Quinn tackled potentially trite territory with a balance of sarcasm, sincerity, and nonchalance. He showed us his pithy side first, a game-show host pitching senseless violence like a prize on The Price Is Right. (One lucky viewer won a dustpan and the chance to “pick up the pieces,” or the army of plastic foot-soldiers on the floor.) The work took a poignant turn when Quinn stopped talking and started dancing. His body seemed to wage war on itself, instant reflexes colliding with soft, weighted release. But he offered up more dark irony too: a gory cartoon-animation interlude, and the happy harmonies of a faux-forties wartime jingle, (“So long mom, I’m off to drop the bomb, so don’t wait up for me!”)

 

Others took themselves more seriously. Junk Ensemble—with its cast of two women, a little girl, and an elderly man—showed the second half of their Drinking Dust, a journey, it seemed, through someone’s grim past, though I wasn’t sure whose. Inventive images abounded: The performers doused themselves in white powder; the women, seated cross-legged, anxiously braided their hair; 7-year-old Juno Kostick pedaled through on a pink tricycle, leather briefcase in tow. But ultimately, Drinking Dust (at least this part of it) felt strained, a smattering of props and ideas without a visceral core.

 

The same was true of Night Star Dance Company’s all-male quartet, Watch…Es. Artistic director Ingrid Nachstern used an intriguing score by Frederic Rzewski, which layered orchestral music with text from the letters of a prison inmate. But her choreography, though boldly danced, couldn’t compete with the score’s emotional impact. I wish Nachstern had approached its themes—the warped passage of time, the psychology of confinement—less literally and with more attention to the arc of the dance, as opposed to its individual pieces.

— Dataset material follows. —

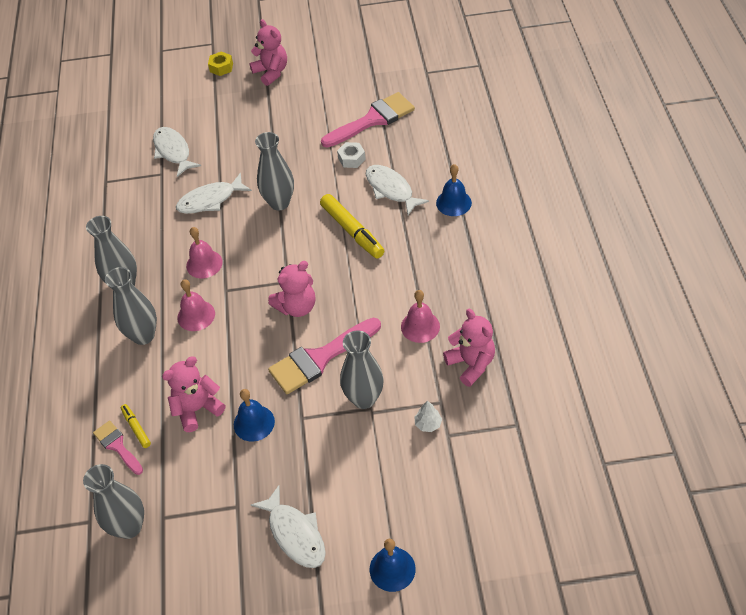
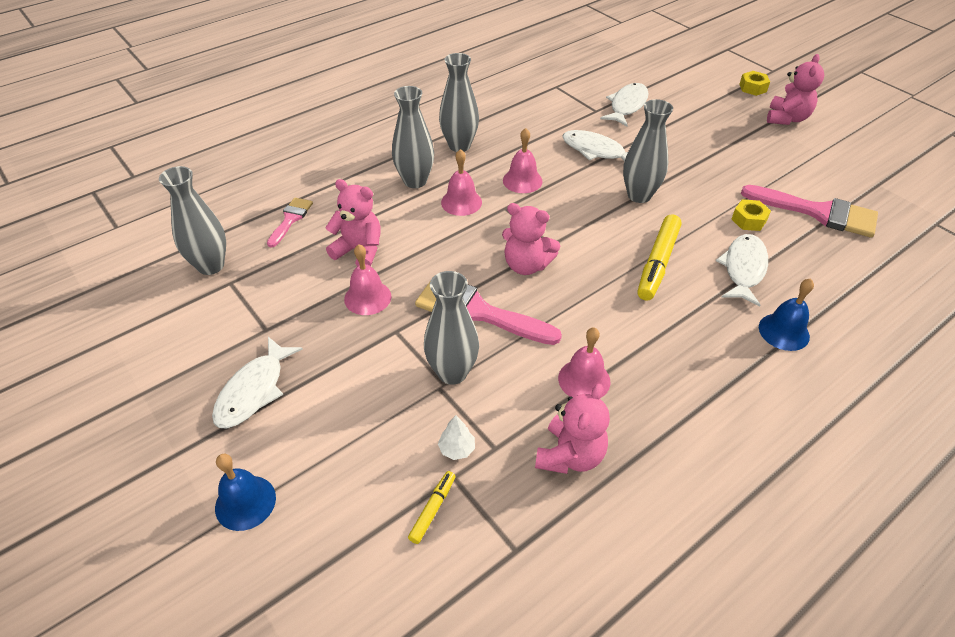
camera: 55 degrees right, 5 degrees down
(136, 428) = (315, 222): yellow marker -> yellow marker (433, 509)
(254, 423) = (367, 297): blue bell -> pink bell
(351, 159) = (748, 220): white nut -> yellow nut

Liz Roche, on the other hand, has a knack for understatement. Her well-crafted duet, Getting Lost, was refreshingly unassuming. So many male-female duets become rife with romance, but Katherine O’Malley and Ashley Chen (both lovely to watch) shared something closer to friendship. Supple and grounded, they manipulated, mimicked, and pursued each other. Fingertips touched, causing torsos to crumple; a hug arrived after repeated near-embraces. Their perpetual motion relaxed into stillness every so often before sweeping them up again.

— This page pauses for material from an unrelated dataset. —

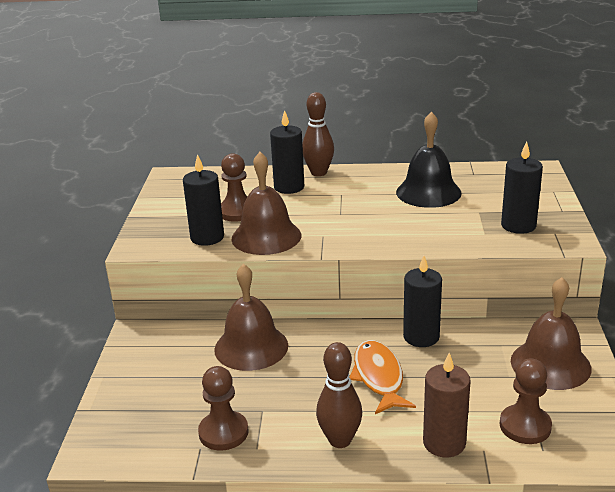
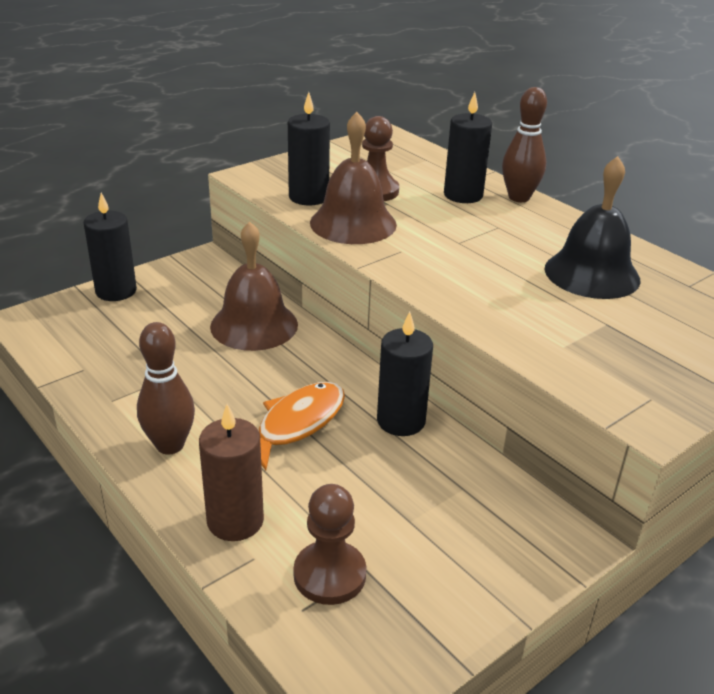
camera: 45 degrees right, 5 degrees up
(223, 432) = (115, 371): brown pawn -> none
(518, 225) = (621, 363): black candle -> black candle (116, 291)
(550, 364) = (475, 547): brown bell -> none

In the past few years, former Riverdance star Jean Butler has found herself at the intersection between Irish and contemporary dance. Her delightful work-in-progress, thicker than this, didn’t ignore her roots in Irish dance but didn’t scrutinize them either. She began by bouncing in place, her back to the audience, until her arms were as loose as spaghetti. Coming around to face us, she hunched her shoulders, extended an arm, and perched foot-to-knee, flamingo-like. Just when the mood was feeling too studious, a country western twang kicked in and sent Butler’s tall, lean frame skittering across the floor as if disrupted by tiny earthquakes. As the work develops, I hope she delves deeper into this playful side and doesn’t shy away from bigger risks.


For another work-in-progress, Ciotóg’s Phrases from a Lost Year, choreographer Ríonach Ní Néill coaxed us down onto the studio floor. From right up close, we watched Robert Jackson and Jenny Ecke in their attempts to make Cindy Cummings move. They tossed one of her feet back and forth with the tops of theirs, played catch with her inverted hips, kicked the backs of her knees, but she met their childlike interest with nothing but a wry smile. When she finally agreed to locomote, the three harnessed each other’s sleepy momentum into a wonderfully tumbling, tangled dance that migrated through the audience and out the other side. The trio became a quintet when Ní Néill appeared with her newborn baby, dancing in silence. With this burst of new life—human and creative—the afternoon drew to a quiet, cheerful close.